You’ve heard the big shocking news: J. P. Morgan bank lost $2 billion on some financial bets!! Holy Cow! Enthusiasts for government regulation are dancing in the streets, to the tune of “We told you so,” and the Dodd-Frank law, aimed at these things, is vindicated and sanctified.
This Morgan story is big news only because some people (see above) want it to be. They want it to seem like “too big to fail” all over again, with Wall Street yet again threatening to devour Main Street.
Some facts: Morgan’s annual revenues are about $100 billion; annual earnings about $12 billion; total assets believed to be around $2 trillion. In that context, a $2 billion loss is piddling. I repeat: piddling. It does not threaten Morgan’s financial viability, and certainly does not impinge on the larger economy. (Note, if Morgan lost a $2 billion bet, some other financial players gained $2 billion.)
Morgan is a private company and, given the foregoing, while the loss may be of concern to its shareholders, it is of no concern to the broader public.
The way any bank makes money is basically by parlaying its assets into other investments. It’s in the nature of investments – all investments – that there is risk, and some don’t pan out. On this one, Morgan bet wrong and lost money. But amid all the hysteria about the $2 billion loss, has anyone thought to inquire how many other such bets Morgan has made that entailed gains? What’s important is not how one investment turns out, but how they perform in the aggregate. (I certainly wouldn’t want to be judged on my one worst stock pick.)
Nevertheless, we’re told this Morgan episode proves the need for Dodd-Frank’s regulatory scheme; this is exactly what Dodd-Frank was supposed to prevent. So why wasn’t it prevented? Because Morgan’s bet slipped through a loophole in Dodd-Frank. Now there’s a shocker! Who could imagine a 2400 page law with loopholes its legislators failed to foresee?

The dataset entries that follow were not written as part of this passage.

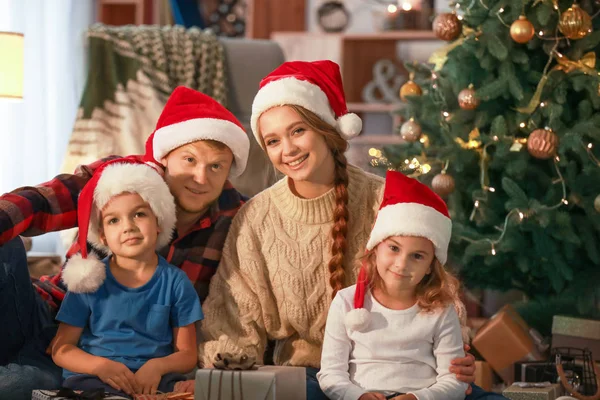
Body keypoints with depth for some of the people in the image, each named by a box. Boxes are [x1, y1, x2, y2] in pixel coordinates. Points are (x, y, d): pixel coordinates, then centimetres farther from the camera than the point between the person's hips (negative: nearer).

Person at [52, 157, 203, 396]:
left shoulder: (175, 281, 7)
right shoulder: (90, 281, 6)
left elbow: (187, 354, 7)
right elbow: (61, 349, 5)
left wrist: (158, 366, -16)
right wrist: (100, 365, -16)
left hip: (154, 380, 1)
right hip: (93, 377, -1)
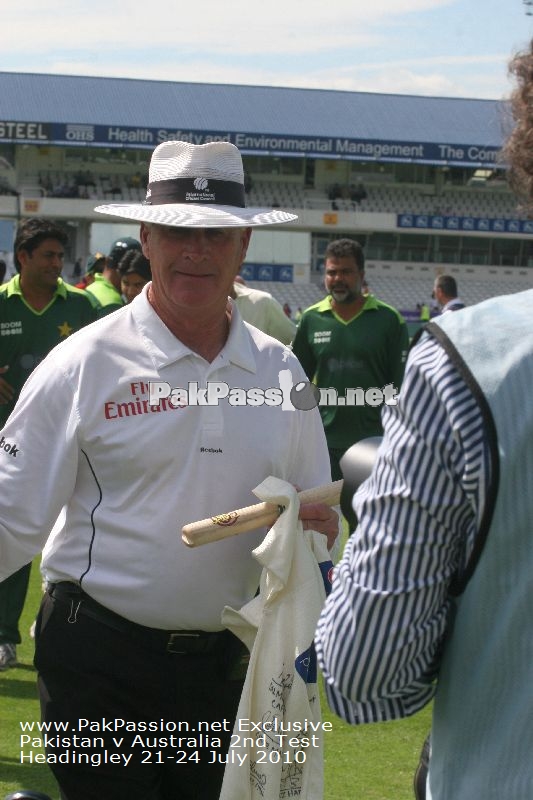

The tragedy of Dodd-Frank is that while it ostensibly targets the “too big to fail” Wall Street behemoths (whose screw-ups really did harm the whole economy), there is immense collateral damage to thousands of smaller financial institutions all across the country that simply lack the armies of lawyers and accountants and other resources to cope with the law’s highly complex and burdensome regulatory requirements. Further, it makes all financial institutions overly cautious lest they inadvertently run afoul of Dodd-Frank’s labyrinthine restrictions. Innovation and enterprise are stifled. All of this greatly harms our economy.
That might be a price worth paying if we actually got the intended benefits, of preventing the kinds of abuses that were so damaging in 2008. Conceivably, a simple, clean, straightforward, carefully targeted law might have done it. But Congress felt that the vast complexity of the world of finance called for a regulatory scheme of equivalent complexity. That was doomed from the start, because the law’s very convolutedness guaranteed its ineffectuality, not to say dysfunctionality – as, once again, the Morgan episode sadly demonstrates.
So what this actually proves is not the need for regulation like Dodd-Frank, but the folly of it.
You can stop dancing in the streets now.